Plain-text document sources:

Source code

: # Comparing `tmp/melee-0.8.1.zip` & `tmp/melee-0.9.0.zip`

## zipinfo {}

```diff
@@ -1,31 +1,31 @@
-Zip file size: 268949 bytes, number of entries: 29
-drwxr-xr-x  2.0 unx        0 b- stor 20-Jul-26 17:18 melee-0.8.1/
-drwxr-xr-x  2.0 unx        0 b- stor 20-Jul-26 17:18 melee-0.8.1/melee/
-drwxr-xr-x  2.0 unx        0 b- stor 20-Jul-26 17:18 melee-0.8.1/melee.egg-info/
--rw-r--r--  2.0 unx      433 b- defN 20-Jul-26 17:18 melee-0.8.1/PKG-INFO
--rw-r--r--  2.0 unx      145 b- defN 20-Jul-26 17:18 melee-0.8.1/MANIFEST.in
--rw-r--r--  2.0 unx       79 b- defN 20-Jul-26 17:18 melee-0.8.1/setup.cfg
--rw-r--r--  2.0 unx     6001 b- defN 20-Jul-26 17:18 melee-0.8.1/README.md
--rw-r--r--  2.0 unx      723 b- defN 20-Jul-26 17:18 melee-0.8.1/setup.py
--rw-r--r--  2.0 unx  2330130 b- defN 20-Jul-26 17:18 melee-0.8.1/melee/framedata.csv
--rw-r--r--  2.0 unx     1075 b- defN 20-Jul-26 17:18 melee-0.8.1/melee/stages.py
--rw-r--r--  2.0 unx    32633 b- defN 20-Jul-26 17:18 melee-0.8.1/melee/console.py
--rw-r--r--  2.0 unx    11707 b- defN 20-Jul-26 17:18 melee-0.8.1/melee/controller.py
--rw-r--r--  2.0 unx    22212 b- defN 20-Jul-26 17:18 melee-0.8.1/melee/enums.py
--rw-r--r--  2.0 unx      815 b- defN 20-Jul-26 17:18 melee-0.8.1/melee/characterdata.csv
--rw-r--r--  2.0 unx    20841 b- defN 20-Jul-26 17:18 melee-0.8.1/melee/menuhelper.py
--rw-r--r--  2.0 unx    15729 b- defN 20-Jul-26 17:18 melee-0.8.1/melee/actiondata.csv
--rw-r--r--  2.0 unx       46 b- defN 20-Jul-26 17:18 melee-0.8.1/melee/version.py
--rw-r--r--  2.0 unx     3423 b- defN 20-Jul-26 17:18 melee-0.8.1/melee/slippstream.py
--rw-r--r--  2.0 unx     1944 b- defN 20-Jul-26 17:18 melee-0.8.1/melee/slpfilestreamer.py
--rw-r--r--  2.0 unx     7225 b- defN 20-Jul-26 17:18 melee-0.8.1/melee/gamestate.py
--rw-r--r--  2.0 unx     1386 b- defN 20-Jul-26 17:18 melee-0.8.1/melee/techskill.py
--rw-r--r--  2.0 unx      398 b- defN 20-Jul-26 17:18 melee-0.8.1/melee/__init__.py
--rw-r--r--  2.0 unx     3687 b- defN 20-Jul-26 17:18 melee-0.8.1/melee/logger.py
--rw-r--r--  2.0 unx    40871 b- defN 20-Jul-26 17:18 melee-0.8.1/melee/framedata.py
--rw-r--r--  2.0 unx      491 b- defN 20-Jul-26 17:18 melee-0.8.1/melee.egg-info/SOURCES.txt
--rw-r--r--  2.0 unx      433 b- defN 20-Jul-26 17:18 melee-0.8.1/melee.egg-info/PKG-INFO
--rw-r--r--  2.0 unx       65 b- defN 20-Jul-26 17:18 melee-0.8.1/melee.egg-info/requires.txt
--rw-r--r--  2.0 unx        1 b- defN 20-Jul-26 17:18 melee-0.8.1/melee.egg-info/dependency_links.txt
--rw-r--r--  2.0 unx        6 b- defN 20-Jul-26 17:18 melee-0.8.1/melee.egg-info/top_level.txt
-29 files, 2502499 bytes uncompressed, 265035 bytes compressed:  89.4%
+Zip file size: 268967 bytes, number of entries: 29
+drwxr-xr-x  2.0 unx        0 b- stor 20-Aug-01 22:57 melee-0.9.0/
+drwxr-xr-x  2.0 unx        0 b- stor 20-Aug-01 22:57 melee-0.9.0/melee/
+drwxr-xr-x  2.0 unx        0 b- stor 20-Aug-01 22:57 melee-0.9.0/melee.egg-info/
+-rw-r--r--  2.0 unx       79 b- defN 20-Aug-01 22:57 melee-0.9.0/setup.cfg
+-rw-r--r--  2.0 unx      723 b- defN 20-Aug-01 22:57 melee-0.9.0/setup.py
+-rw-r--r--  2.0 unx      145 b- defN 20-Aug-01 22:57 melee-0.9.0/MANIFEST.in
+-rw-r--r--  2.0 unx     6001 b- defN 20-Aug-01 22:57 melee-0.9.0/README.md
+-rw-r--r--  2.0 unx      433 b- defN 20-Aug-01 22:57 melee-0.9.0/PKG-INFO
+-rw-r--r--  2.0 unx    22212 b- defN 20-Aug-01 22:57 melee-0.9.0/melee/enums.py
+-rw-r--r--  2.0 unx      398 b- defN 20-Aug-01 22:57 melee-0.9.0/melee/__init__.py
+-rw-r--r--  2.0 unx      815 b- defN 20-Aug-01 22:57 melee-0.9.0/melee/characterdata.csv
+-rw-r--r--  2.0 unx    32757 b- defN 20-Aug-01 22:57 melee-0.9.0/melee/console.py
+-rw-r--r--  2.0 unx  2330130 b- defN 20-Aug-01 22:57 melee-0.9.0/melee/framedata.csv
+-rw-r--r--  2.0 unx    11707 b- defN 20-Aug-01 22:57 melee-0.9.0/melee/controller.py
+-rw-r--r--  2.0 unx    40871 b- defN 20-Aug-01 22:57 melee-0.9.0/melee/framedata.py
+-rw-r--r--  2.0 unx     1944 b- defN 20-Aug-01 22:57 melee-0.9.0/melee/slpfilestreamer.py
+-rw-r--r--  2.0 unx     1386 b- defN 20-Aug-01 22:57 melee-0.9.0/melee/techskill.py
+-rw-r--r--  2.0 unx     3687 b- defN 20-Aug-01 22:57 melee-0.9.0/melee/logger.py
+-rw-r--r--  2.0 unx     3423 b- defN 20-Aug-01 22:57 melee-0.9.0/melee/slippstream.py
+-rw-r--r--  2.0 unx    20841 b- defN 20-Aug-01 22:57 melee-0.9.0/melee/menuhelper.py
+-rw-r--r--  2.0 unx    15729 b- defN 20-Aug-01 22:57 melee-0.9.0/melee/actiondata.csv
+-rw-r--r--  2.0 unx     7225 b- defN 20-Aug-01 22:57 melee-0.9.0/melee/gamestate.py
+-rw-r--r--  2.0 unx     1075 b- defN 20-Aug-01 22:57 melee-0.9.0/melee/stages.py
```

* _Problem to solve_
All of the data above must be set down again exactly.

* _Response to this exercise_
Source code

: # Comparing `tmp/melee-0.8.1.zip` & `tmp/melee-0.9.0.zip`

## zipinfo {}

```diff
@@ -1,31 +1,31 @@
-Zip file size: 268949 bytes, number of entries: 29
-drwxr-xr-x  2.0 unx        0 b- stor 20-Jul-26 17:18 melee-0.8.1/
-drwxr-xr-x  2.0 unx        0 b- stor 20-Jul-26 17:18 melee-0.8.1/melee/
-drwxr-xr-x  2.0 unx        0 b- stor 20-Jul-26 17:18 melee-0.8.1/melee.egg-info/
--rw-r--r--  2.0 unx      433 b- defN 20-Jul-26 17:18 melee-0.8.1/PKG-INFO
--rw-r--r--  2.0 unx      145 b- defN 20-Jul-26 17:18 melee-0.8.1/MANIFEST.in
--rw-r--r--  2.0 unx       79 b- defN 20-Jul-26 17:18 melee-0.8.1/setup.cfg
--rw-r--r--  2.0 unx     6001 b- defN 20-Jul-26 17:18 melee-0.8.1/README.md
--rw-r--r--  2.0 unx      723 b- defN 20-Jul-26 17:18 melee-0.8.1/setup.py
--rw-r--r--  2.0 unx  2330130 b- defN 20-Jul-26 17:18 melee-0.8.1/melee/framedata.csv
--rw-r--r--  2.0 unx     1075 b- defN 20-Jul-26 17:18 melee-0.8.1/melee/stages.py
--rw-r--r--  2.0 unx    32633 b- defN 20-Jul-26 17:18 melee-0.8.1/melee/console.py
--rw-r--r--  2.0 unx    11707 b- defN 20-Jul-26 17:18 melee-0.8.1/melee/controller.py
--rw-r--r--  2.0 unx    22212 b- defN 20-Jul-26 17:18 melee-0.8.1/melee/enums.py
--rw-r--r--  2.0 unx      815 b- defN 20-Jul-26 17:18 melee-0.8.1/melee/characterdata.csv
--rw-r--r--  2.0 unx    20841 b- defN 20-Jul-26 17:18 melee-0.8.1/melee/menuhelper.py
--rw-r--r--  2.0 unx    15729 b- defN 20-Jul-26 17:18 melee-0.8.1/melee/actiondata.csv
--rw-r--r--  2.0 unx       46 b- defN 20-Jul-26 17:18 melee-0.8.1/melee/version.py
--rw-r--r--  2.0 unx     3423 b- defN 20-Jul-26 17:18 melee-0.8.1/melee/slippstream.py
--rw-r--r--  2.0 unx     1944 b- defN 20-Jul-26 17:18 melee-0.8.1/melee/slpfilestreamer.py
--rw-r--r--  2.0 unx     7225 b- defN 20-Jul-26 17:18 melee-0.8.1/melee/gamestate.py
--rw-r--r--  2.0 unx     1386 b- defN 20-Jul-26 17:18 melee-0.8.1/melee/techskill.py
--rw-r--r--  2.0 unx      398 b- defN 20-Jul-26 17:18 melee-0.8.1/melee/__init__.py
--rw-r--r--  2.0 unx     3687 b- defN 20-Jul-26 17:18 melee-0.8.1/melee/logger.py
--rw-r--r--  2.0 unx    40871 b- defN 20-Jul-26 17:18 melee-0.8.1/melee/framedata.py
--rw-r--r--  2.0 unx      491 b- defN 20-Jul-26 17:18 melee-0.8.1/melee.egg-info/SOURCES.txt
--rw-r--r--  2.0 unx      433 b- defN 20-Jul-26 17:18 melee-0.8.1/melee.egg-info/PKG-INFO
--rw-r--r--  2.0 unx       65 b- defN 20-Jul-26 17:18 melee-0.8.1/melee.egg-info/requires.txt
--rw-r--r--  2.0 unx        1 b- defN 20-Jul-26 17:18 melee-0.8.1/melee.egg-info/dependency_links.txt
--rw-r--r--  2.0 unx        6 b- defN 20-Jul-26 17:18 melee-0.8.1/melee.egg-info/top_level.txt
-29 files, 2502499 bytes uncompressed, 265035 bytes compressed:  89.4%
+Zip file size: 268967 bytes, number of entries: 29
+drwxr-xr-x  2.0 unx        0 b- stor 20-Aug-01 22:57 melee-0.9.0/
+drwxr-xr-x  2.0 unx        0 b- stor 20-Aug-01 22:57 melee-0.9.0/melee/
+drwxr-xr-x  2.0 unx        0 b- stor 20-Aug-01 22:57 melee-0.9.0/melee.egg-info/
+-rw-r--r--  2.0 unx       79 b- defN 20-Aug-01 22:57 melee-0.9.0/setup.cfg
+-rw-r--r--  2.0 unx      723 b- defN 20-Aug-01 22:57 melee-0.9.0/setup.py
+-rw-r--r--  2.0 unx      145 b- defN 20-Aug-01 22:57 melee-0.9.0/MANIFEST.in
+-rw-r--r--  2.0 unx     6001 b- defN 20-Aug-01 22:57 melee-0.9.0/README.md
+-rw-r--r--  2.0 unx      433 b- defN 20-Aug-01 22:57 melee-0.9.0/PKG-INFO
+-rw-r--r--  2.0 unx    22212 b- defN 20-Aug-01 22:57 melee-0.9.0/melee/enums.py
+-rw-r--r--  2.0 unx      398 b- defN 20-Aug-01 22:57 melee-0.9.0/melee/__init__.py
+-rw-r--r--  2.0 unx      815 b- defN 20-Aug-01 22:57 melee-0.9.0/melee/characterdata.csv
+-rw-r--r--  2.0 unx    32757 b- defN 20-Aug-01 22:57 melee-0.9.0/melee/console.py
+-rw-r--r--  2.0 unx  2330130 b- defN 20-Aug-01 22:57 melee-0.9.0/melee/framedata.csv
+-rw-r--r--  2.0 unx    11707 b- defN 20-Aug-01 22:57 melee-0.9.0/melee/controller.py
+-rw-r--r--  2.0 unx    40871 b- defN 20-Aug-01 22:57 melee-0.9.0/melee/framedata.py
+-rw-r--r--  2.0 unx     1944 b- defN 20-Aug-01 22:57 melee-0.9.0/melee/slpfilestreamer.py
+-rw-r--r--  2.0 unx     1386 b- defN 20-Aug-01 22:57 melee-0.9.0/melee/techskill.py
+-rw-r--r--  2.0 unx     3687 b- defN 20-Aug-01 22:57 melee-0.9.0/melee/logger.py
+-rw-r--r--  2.0 unx     3423 b- defN 20-Aug-01 22:57 melee-0.9.0/melee/slippstream.py
+-rw-r--r--  2.0 unx    20841 b- defN 20-Aug-01 22:57 melee-0.9.0/melee/menuhelper.py
+-rw-r--r--  2.0 unx    15729 b- defN 20-Aug-01 22:57 melee-0.9.0/melee/actiondata.csv
+-rw-r--r--  2.0 unx     7225 b- defN 20-Aug-01 22:57 melee-0.9.0/melee/gamestate.py
+-rw-r--r--  2.0 unx     1075 b- defN 20-Aug-01 22:57 melee-0.9.0/melee/stages.py
```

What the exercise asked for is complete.